Вскоре она промочила его рубашку слезами, но Джекс не отталкивал ее, наоборот, крепче прижимал к себе и круговыми движениями гладил по спине одной рукой, а второй нежно водил по ее локонам, осторожно распутывая их.
– Зачем ты мне помогаешь? – кое-как вымолвила она.
В отличие от Легендо, который либо скрывал свои чувства, либо изображал, что что-то испытывает, хотя на самом деле ему было плевать, Джекс никогда не притворялся заботливым и любящим. Если ему что-то требовалось, он просто добивался желаемого с помощью угроз.
– Когда ты в таком жалком состоянии, с тобой совсем не весело. Я не могу мучить тебя, если ты и без того несчастна. – Его ладонь переместилась с волос на щеку, чтобы смахнуть несколько слезинок. Прикосновение было таким же мягким, как последний поцелуй, который мать запечатлела на этой самой щеке, и Телла совсем расклеилась.

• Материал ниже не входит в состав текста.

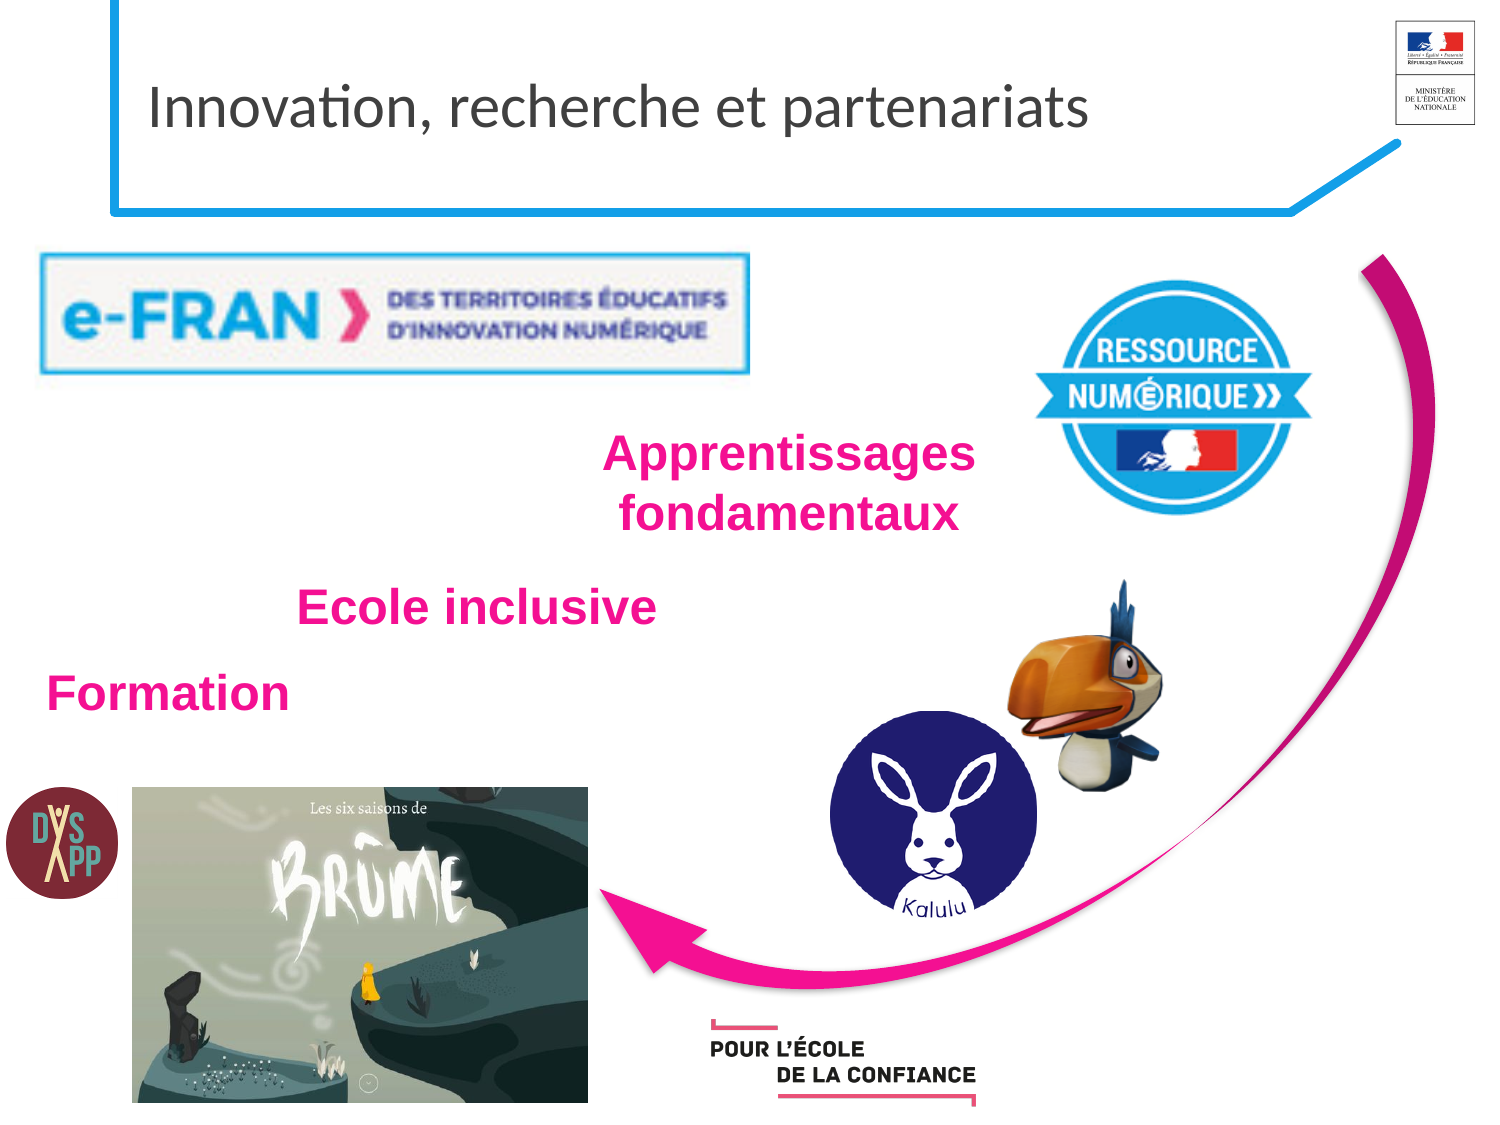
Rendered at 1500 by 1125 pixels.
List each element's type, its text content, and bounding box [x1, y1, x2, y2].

Теперь слезы не просто капали из ее глаз, но лились мощным потоком. Она рыдала так горько, что казалось, вот-вот сломается. Владеющие ею эмоции были столь всеобъемлющи, что не удержать, и требовали освобождения.
– Все оказалось напрасным, – стенала Телла. – Я пыталась спасти ее, но мои действия привели ее к гибели. Не следовало мне стараться изменить предсказанное Араклом будущее. Когда я в первый раз увидела маму на игральной карте, она была в заточении. Если бы я не вмешалась, она бы до сих пор была жива.
– Или утянула бы тебя за собой в могилу, – возразил Джекс. – Откуда тебе знать, какие еще вам были уготованы варианты судьбы?
– Тем не менее все могло обернуться по-другому. – Телла представила себе другие окончания истории Паломы. Если бы Телла в детстве была послушной девочкой и никогда не играла с проклятой Колодой Судьбы, возможно, мать не оставила бы своих дочерей на Трисде, а взяла бы их с собой. Или если бы Легендо просто забрал колоду, как Телла и просила, а затем уничтожил ее, прежде чем еще кому-нибудь из Мойр удалось сбежать, ее мать была бы сейчас жива.